What you are asked to do: Would you please copy every line below that includes the string "down"?

Exercise input:
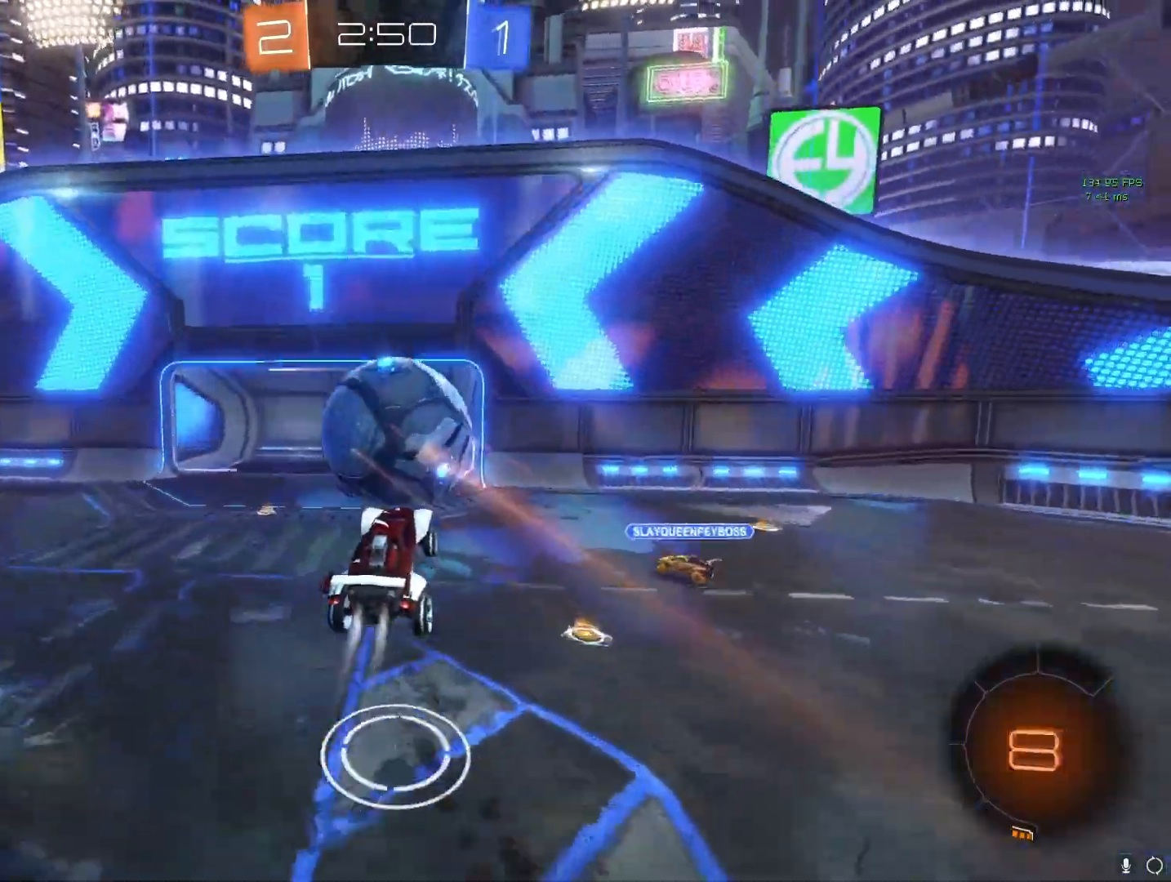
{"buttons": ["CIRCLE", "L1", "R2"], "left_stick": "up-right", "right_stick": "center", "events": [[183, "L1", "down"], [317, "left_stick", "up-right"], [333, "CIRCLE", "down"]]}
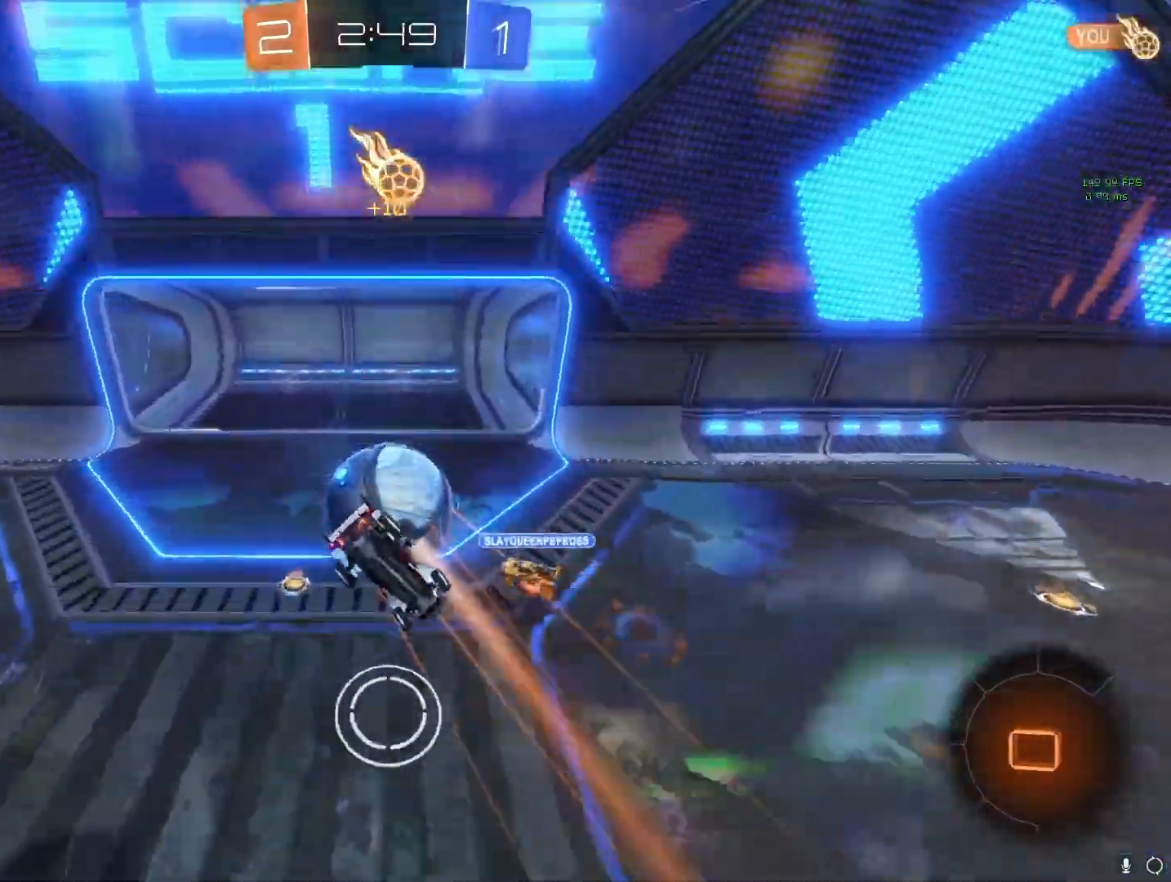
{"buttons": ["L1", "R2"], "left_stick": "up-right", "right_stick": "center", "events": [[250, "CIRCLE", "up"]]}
==
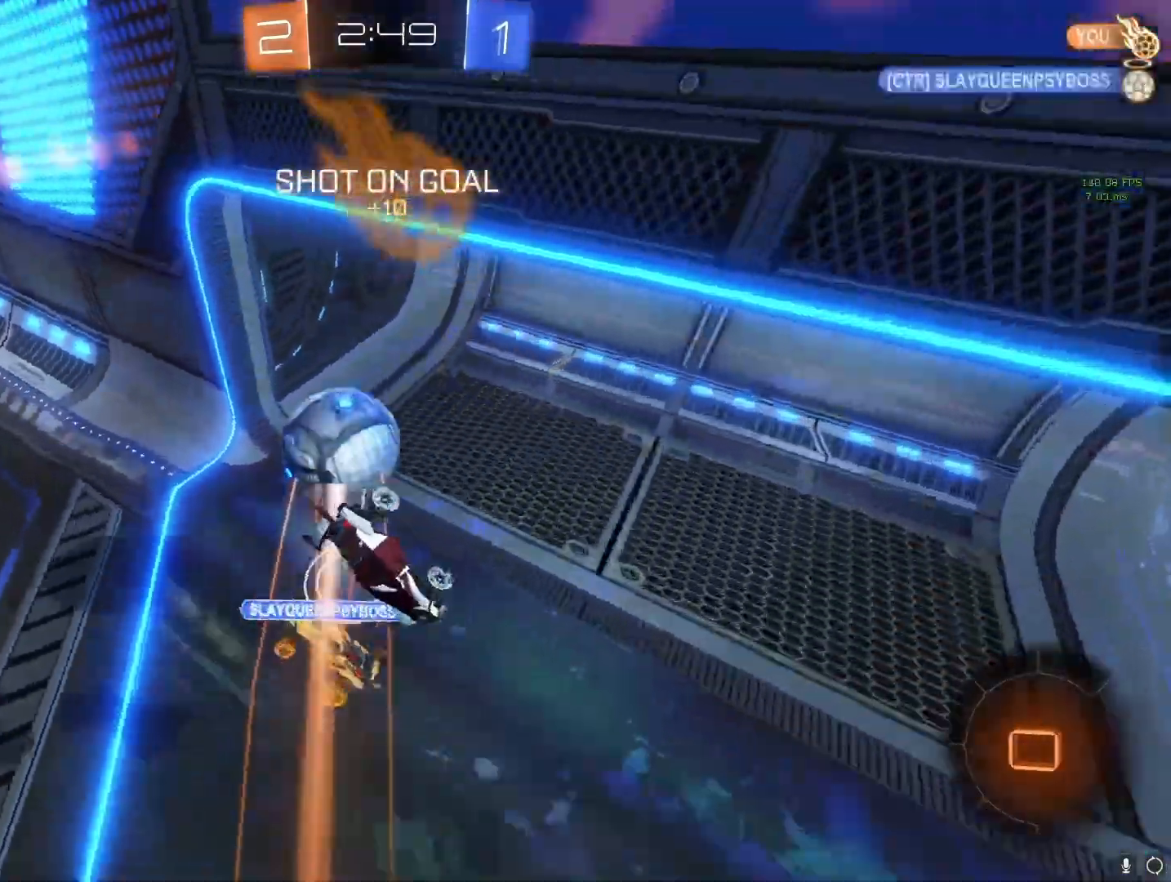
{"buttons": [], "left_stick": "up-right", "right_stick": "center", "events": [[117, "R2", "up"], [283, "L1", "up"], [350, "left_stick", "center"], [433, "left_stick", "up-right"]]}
==
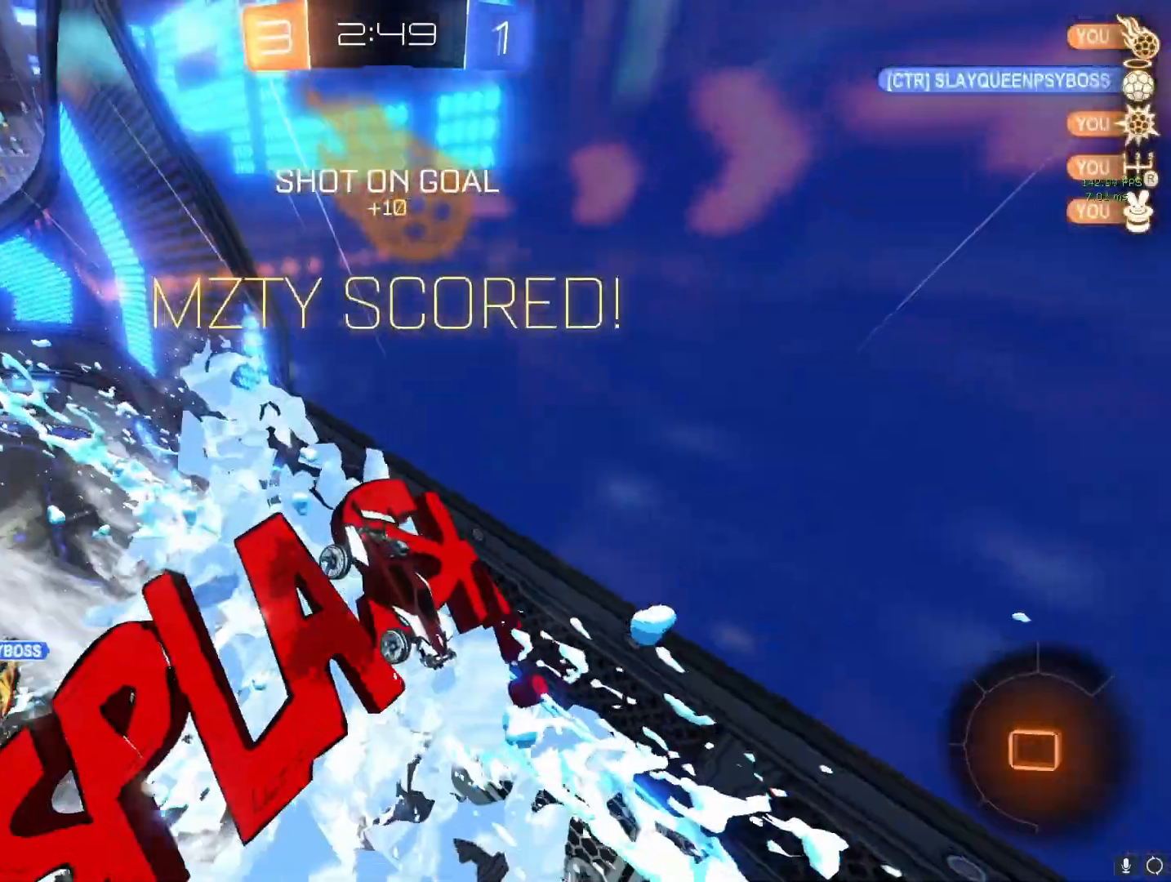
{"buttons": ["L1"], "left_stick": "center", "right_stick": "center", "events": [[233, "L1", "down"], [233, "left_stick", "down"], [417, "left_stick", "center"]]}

Response to this exercise:
{"buttons": ["CIRCLE", "L1", "R2"], "left_stick": "up-right", "right_stick": "center", "events": [[183, "L1", "down"], [317, "left_stick", "up-right"], [333, "CIRCLE", "down"]]}
{"buttons": ["L1"], "left_stick": "center", "right_stick": "center", "events": [[233, "L1", "down"], [233, "left_stick", "down"], [417, "left_stick", "center"]]}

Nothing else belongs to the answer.